_What to work on_.
1. Please condense the paragraph of the blog post that begins "Some authors should be paid" into a shorter version that keeps its main points.
2. Repeat the blog post word for word, between "Some authors should" and "need to write?", inclusive.
3. In the blog post, what does the writer say they are like when they keep driving forward despite obstacles?

_Document extract_.
--- BEGIN ---
Sunday, September 21, 2003

"Where talent is a dwarf, self-esteem is a giant." -J. Petit-Senn, Conceits and Caprices
"The soul that is within me no man can degrade." -Frederick Douglas

I love qoutes, I think I've mentioned that enough in the past and these two exemplify something that I've been trying to express lately. Internal Strength is one that I seek to possess, Oh I know I have it in some small measure, but I know that at times I am so weak, so WEAK as to almost fall to my knees from the pressure's of life, but I don't quit, like the train from my childhood I keep driving forward despite the obstacles set against me. And I see my friends right along side me, they are on different tracks, sometimes ours cross, but they are moving forward on their own steam and I can see that some are ahead, a few others slightly behind, sometimes they are so close I can touch their inner engines, despite where they are on the great track of life, they are moving forward and I want so much to toss out some chains to help pull them along or push them forward. I sometimes annoy my friends with my seeking to help, but it's okay in the end we'll all succeed.

"Character cannot be developed in ease and quiet. Only through experience of trial and suffering can the soul be strengthened, ambition inspired, and success achieved." -Helen Keller

Some authors should be paid by the quantity NOT written. I am by no means an author, but I have written in some small measure, but the things, the words and ideas that I have never put pen to paper with are exponential, there are things that are too personal, too emotional, too frightening, too hard to put words to and if I were to put them on paper the world would change, not the whole world, but my world such as it is. I thrive on self-conflict, an inner turmoil drives my writing and at times when I am truly happy I find that I cannot write. These past few weeks have been such a time in my life. I am unable to write, not here, but as creatively as I have in the past. I find it hard to put pen to paper and I wonder if I am seeking conflict, to create turmoil in my life so that I can have something to fuel my need to write?
--- END ---
_Collected material_.
--- BEGIN ---
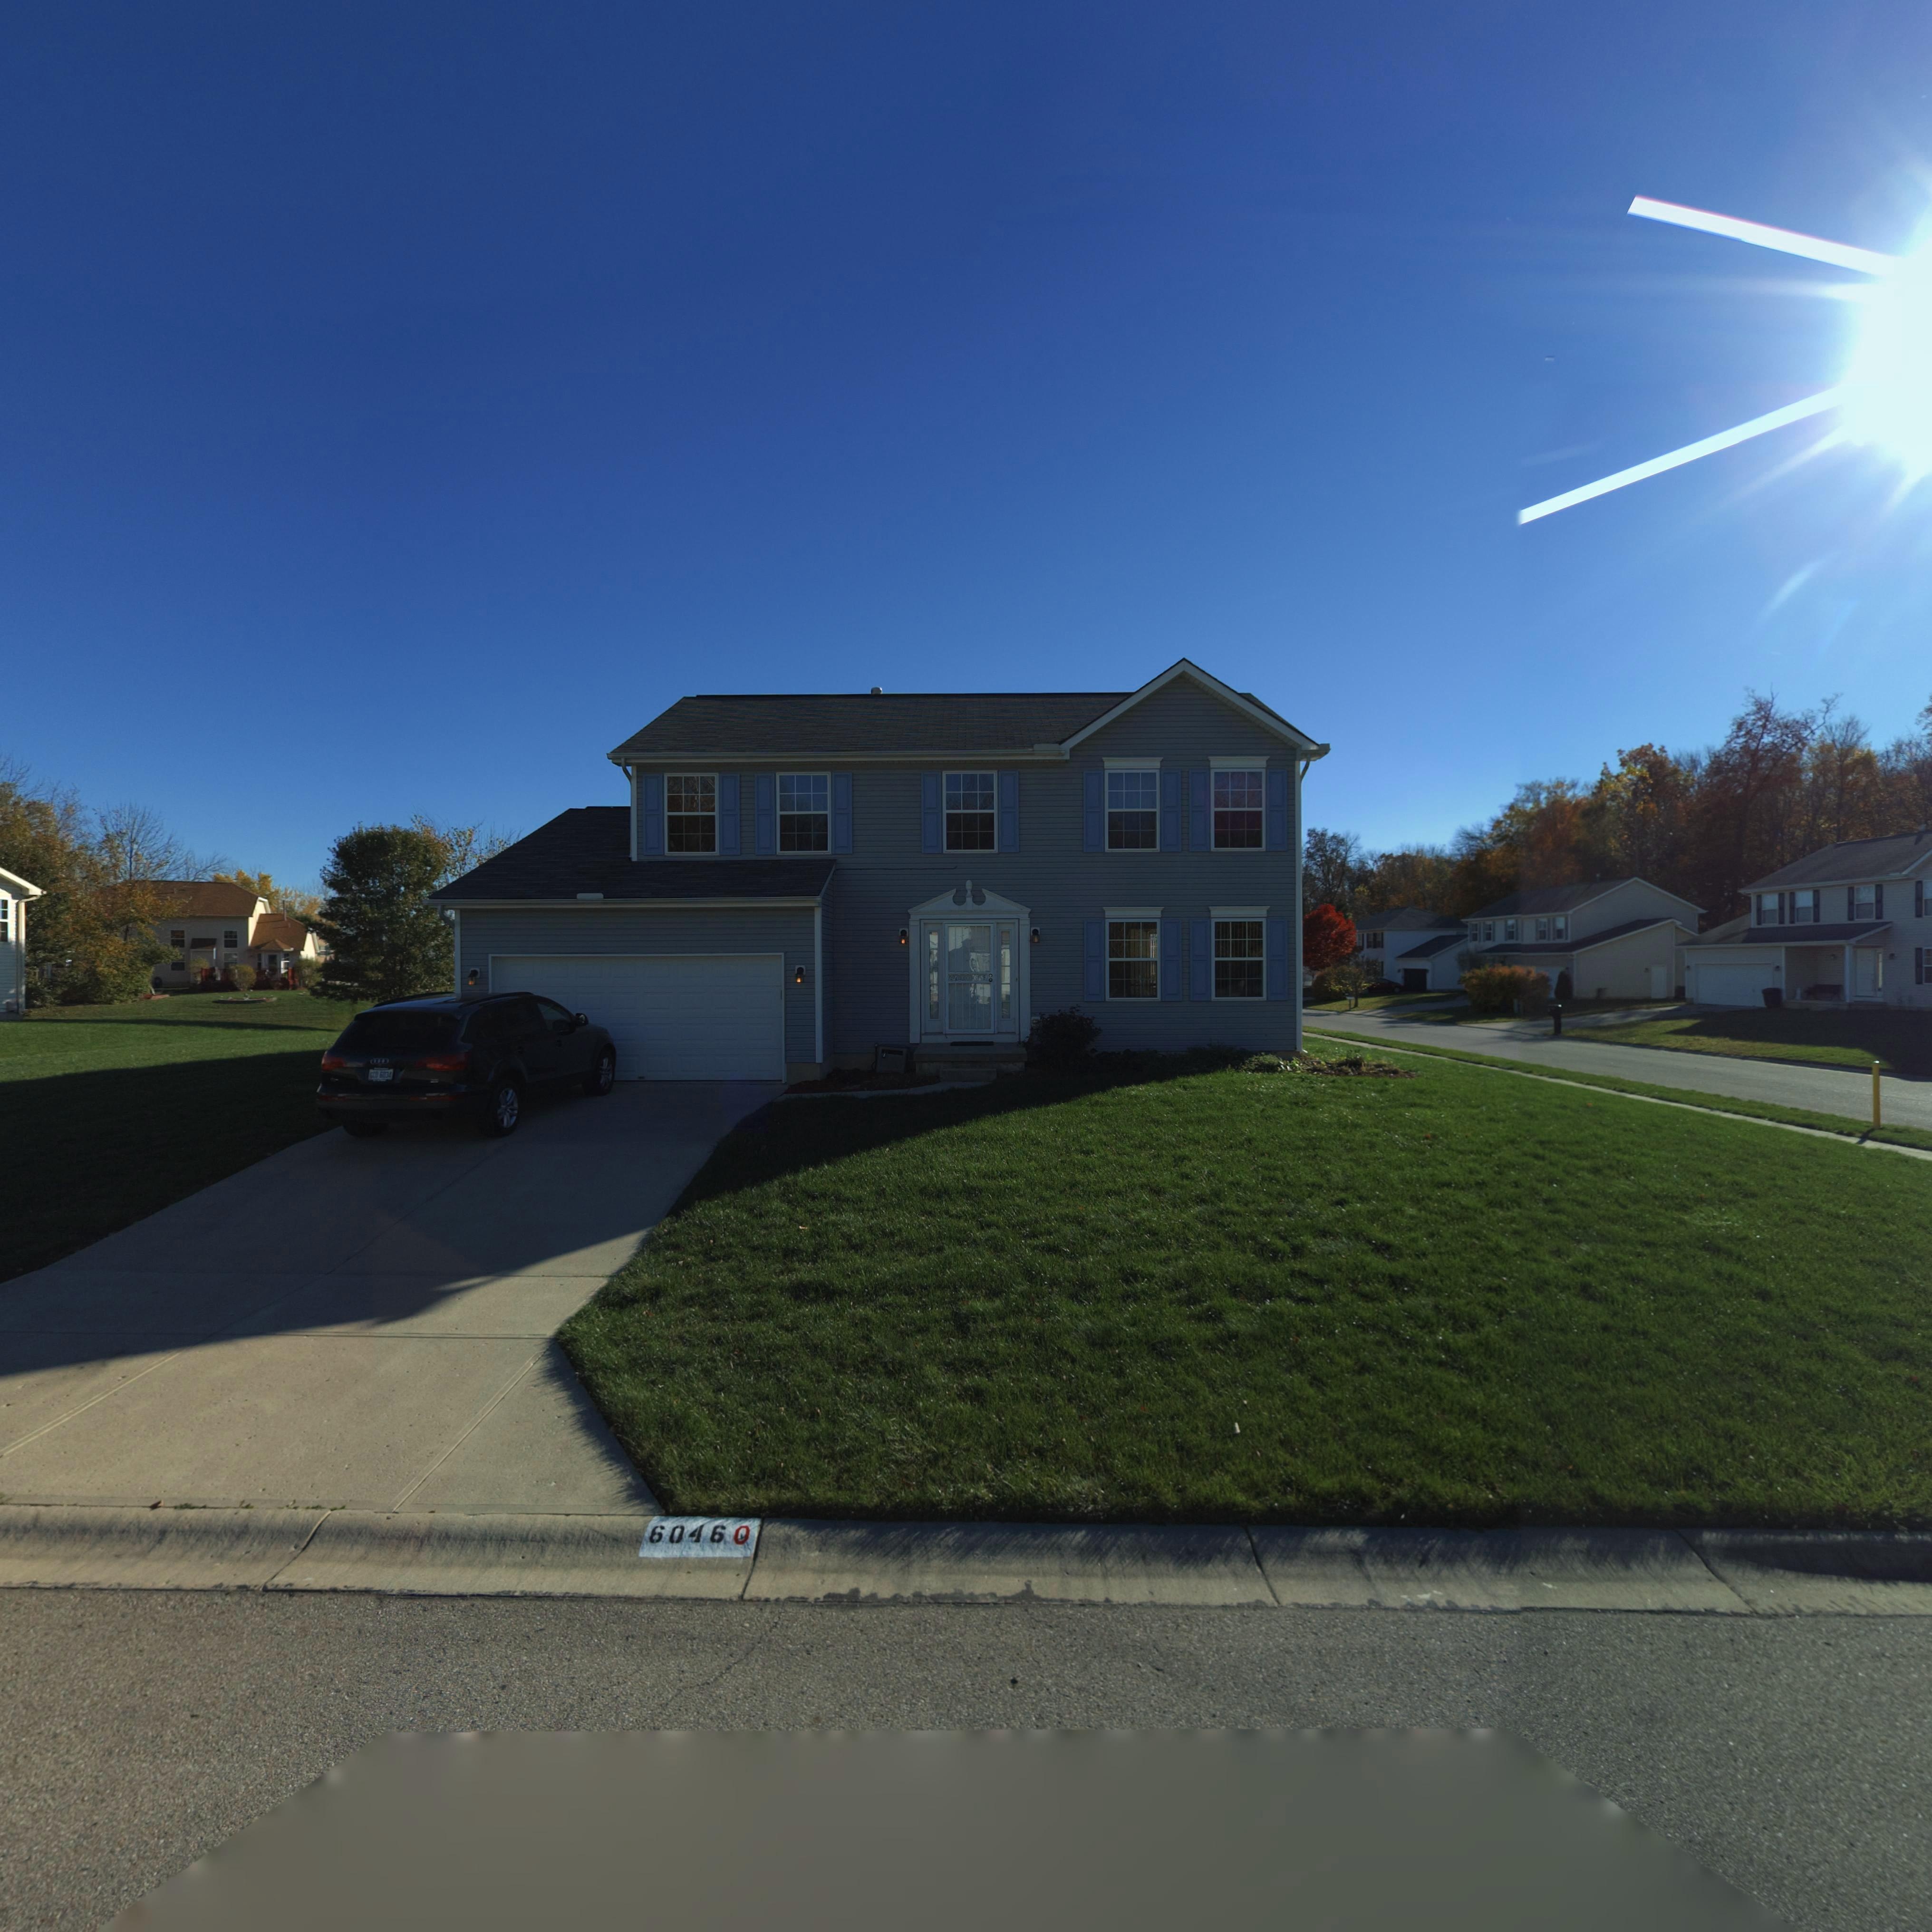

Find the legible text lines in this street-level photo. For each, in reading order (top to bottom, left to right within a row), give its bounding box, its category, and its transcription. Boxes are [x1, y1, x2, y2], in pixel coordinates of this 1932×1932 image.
--- END ---
_Answers to the exercises_.
1. Some authors should be paid for what they don't write. The writer isn't an author but has written a little. Far more words and ideas remain unwritten because they are too personal, emotional, frightening, or hard to express. Writing them down would change the writer's own world. Inner conflict drives the writing, so when truly happy, the writer can't write, and the past few weeks have been such a time. The writer wonders whether they are seeking out conflict to fuel the need to write.

2.
Some authors should be paid by the quantity NOT written. I am by no means an author, but I have written in some small measure, but the things, the words and ideas that I have never put pen to paper with are exponential, there are things that are too personal, too emotional, too frightening, too hard to put words to and if I were to put them on paper the world would change, not the whole world, but my world such as it is. I thrive on self-conflict, an inner turmoil drives my writing and at times when I am truly happy I find that I cannot write. These past few weeks have been such a time in my life. I am unable to write, not here, but as creatively as I have in the past. I find it hard to put pen to paper and I wonder if I am seeking conflict, to create turmoil in my life so that I can have something to fuel my need to write?

3. The train from the writer's childhood.